Let $(X_t)_{t\in\mathbb{R}}$ be a (double-sided) Levy Process, i.e. $X_0 = 0$ almost surely, the functions $t\mapsto X_t\omega$, $\omega\in\Omega$, are right-continuous with left limits and the increments $X_{t_1+c}-X_{t_0+c},\dots,X_{t_n+c}-X_{t_{n-1}+c}$ are independent and their distribution is independent of $c$, where $n\in\mathbb{N}$, $t_0,\dots,t_n\in\mathbb{R}$ with $t_0<\cdots<t_n$ and $c\in\mathbb{R}$. Let $\tau$ be a $\mathcal{F}$-stopping time with $\tau\in\mathbb{R}$ almost surely, where $\mathcal{F}_t = \sigma(X_{s})_{s\leq t}$ is the natural Filtration of $X$.

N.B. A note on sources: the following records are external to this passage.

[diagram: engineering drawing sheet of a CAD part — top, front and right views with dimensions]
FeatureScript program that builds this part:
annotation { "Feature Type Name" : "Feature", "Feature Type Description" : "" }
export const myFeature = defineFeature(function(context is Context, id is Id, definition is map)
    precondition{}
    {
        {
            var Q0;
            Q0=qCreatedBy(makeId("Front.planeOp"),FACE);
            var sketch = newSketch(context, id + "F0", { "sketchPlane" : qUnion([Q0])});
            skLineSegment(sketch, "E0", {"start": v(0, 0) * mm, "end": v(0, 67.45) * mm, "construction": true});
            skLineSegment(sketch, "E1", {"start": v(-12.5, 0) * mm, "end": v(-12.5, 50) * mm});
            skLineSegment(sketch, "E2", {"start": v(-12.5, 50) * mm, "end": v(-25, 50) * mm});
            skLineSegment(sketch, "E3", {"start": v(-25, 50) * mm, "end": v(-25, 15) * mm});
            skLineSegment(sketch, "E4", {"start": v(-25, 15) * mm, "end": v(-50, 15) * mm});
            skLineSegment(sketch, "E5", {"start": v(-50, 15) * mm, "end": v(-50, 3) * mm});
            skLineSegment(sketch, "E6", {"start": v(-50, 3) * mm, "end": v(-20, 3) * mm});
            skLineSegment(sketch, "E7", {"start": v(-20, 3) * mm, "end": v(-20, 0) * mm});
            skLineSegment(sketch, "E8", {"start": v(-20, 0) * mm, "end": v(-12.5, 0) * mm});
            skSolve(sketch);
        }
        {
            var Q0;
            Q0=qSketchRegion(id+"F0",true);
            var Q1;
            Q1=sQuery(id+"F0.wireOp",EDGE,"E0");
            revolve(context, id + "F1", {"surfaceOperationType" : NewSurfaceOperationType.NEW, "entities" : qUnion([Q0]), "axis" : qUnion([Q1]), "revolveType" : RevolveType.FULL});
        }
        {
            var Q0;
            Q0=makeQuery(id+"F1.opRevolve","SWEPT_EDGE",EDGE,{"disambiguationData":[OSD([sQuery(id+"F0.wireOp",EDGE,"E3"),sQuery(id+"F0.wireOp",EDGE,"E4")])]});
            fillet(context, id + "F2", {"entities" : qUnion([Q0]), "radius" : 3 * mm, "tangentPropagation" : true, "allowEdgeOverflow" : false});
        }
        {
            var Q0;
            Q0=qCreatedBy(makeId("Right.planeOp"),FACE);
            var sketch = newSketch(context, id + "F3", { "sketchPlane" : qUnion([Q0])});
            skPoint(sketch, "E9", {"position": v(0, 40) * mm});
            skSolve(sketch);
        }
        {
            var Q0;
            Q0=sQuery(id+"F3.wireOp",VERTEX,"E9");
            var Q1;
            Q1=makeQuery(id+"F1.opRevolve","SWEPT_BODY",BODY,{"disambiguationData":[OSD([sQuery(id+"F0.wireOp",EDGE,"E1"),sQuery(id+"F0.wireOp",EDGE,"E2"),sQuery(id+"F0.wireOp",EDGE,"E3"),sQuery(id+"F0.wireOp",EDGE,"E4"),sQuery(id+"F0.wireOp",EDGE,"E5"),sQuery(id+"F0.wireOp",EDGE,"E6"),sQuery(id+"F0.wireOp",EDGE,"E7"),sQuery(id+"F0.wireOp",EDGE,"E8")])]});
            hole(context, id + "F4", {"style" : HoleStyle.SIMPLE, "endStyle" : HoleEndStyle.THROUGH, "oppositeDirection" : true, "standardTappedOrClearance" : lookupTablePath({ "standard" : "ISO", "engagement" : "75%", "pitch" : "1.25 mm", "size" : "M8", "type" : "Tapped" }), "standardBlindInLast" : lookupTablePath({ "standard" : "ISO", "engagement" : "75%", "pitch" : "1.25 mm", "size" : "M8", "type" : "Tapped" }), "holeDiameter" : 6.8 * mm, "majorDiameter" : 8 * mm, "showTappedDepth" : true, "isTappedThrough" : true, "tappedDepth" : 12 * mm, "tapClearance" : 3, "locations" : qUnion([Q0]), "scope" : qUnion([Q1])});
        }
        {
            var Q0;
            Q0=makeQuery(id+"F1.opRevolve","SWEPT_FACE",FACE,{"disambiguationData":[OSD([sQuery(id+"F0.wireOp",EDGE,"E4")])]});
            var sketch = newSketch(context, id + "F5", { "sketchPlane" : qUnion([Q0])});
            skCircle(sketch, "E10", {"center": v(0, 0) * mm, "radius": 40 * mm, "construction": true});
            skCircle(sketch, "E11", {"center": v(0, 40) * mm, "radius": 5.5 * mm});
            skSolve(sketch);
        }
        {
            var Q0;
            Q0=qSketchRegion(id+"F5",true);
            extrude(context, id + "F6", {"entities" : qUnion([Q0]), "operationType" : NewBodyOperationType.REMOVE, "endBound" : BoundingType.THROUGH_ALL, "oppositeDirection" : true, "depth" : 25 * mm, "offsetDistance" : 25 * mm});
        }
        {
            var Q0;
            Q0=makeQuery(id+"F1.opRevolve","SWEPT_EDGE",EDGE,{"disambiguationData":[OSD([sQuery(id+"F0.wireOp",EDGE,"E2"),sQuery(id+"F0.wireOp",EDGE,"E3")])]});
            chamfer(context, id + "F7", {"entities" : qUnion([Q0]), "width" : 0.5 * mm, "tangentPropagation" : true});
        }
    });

Is the following statement TRUE or FALSE?:
For every $t\in\mathbb{R}$, $c>0$ and $B\in\mathcal{B}$, the Borel-$\sigma$-Algebra over $\mathbb{R}$, there is a measurable set $\Omega'$ with $\mathbb{P}\Omega'=1$, such that \begin{equation} \mathbb{P}\left[ X_{\tau+c}\in B \; \vert \; X_\tau \right]\omega = \mathbb{P}\left[ X_{t+c}\in B \; \vert \; X_t \right]\omega \end{equation} for every $\omega\in\{ \tau = t \}\cap \Omega'$.